Em 24 de novembro do ano passado, dois homens desceram de uma moto, entraram no cemitério de Sinop, e atiraram contra Ramilson Alves Pereira, de 46 anos, que trabalhava como auxiliar de coveiro.
Ex-presidiário, Pereira usava tornozeleira eletrônica e prestava serviços para a prefeitura em um programa de reabilitação de detentos. O caso é investigado como execução por vingança: a vítima tinha passagem por tráfico.

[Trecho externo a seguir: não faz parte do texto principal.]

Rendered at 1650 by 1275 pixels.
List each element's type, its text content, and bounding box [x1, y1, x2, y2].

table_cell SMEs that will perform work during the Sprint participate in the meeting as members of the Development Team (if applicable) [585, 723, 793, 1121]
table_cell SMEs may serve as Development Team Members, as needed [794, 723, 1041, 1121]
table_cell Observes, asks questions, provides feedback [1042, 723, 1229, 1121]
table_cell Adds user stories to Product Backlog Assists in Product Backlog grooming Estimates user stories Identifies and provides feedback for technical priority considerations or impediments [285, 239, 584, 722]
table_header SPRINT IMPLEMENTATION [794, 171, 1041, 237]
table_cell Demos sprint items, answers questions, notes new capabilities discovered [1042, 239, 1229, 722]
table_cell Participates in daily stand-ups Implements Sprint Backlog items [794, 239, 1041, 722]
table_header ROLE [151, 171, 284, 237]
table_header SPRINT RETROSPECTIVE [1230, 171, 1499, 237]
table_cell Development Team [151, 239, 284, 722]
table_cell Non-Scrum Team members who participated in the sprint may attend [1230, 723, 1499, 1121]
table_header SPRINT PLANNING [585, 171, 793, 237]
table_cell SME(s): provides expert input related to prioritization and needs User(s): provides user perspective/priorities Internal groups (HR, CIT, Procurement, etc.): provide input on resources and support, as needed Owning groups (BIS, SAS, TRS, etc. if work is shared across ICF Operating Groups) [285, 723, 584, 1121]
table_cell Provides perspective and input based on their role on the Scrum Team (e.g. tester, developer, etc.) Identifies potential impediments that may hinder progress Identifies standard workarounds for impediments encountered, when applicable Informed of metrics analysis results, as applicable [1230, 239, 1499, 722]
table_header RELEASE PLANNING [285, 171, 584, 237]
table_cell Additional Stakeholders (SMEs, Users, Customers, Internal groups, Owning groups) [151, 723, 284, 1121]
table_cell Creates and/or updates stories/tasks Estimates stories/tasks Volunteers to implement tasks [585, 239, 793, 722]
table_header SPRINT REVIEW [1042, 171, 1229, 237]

A violência assusta também os produtores rurais. Em dezembro, um produtor que pediu anonimato por medo de represália, foi rendido e agredido durante assalto à sua propriedade, na Estrada Ângela.
“Vieram dois em um carro, armados e encapuzados. Eu estava com a mulher e duas filhas na casa, então fiz o que mandaram. Mesmo assim, fui agredido com o cano da arma e por pouco não me mataram”, conta. Os criminosos levaram três armas legalizadas, dinheiro, e o carro do produtor.
Governo diz investir em segurança e vê dados em queda este ano
A Secretaria de Segurança Pública de Mato Grosso diz, em nota, que o investimento nas forças de segurança do Estado cresceu 680%, num total de R$ 1,2 bilhão nos últimos quatro anos.
“Em Sorriso, foram realizadas diversas operações desde o início do ano: Dissidência I e II, Recovery I e II e Escama, além do trabalho ostensivo da Polícia Militar com a Patrulha Rural e reforço de unidades especializadas”, afirma.
Segundo a pasta, dados do Observatório de Segurança Pública mostram que os crimes violentos caíram neste semestre, comparados ao mesmo período do ano passado. Foram 427 homicídios em seis meses, ante 447 do período anterior, queda de 4,4%. Os latrocínios (roubo seguido de morte) caíram 60% (de 15 para 6) e feminicídios, 22% (de 23 para 18).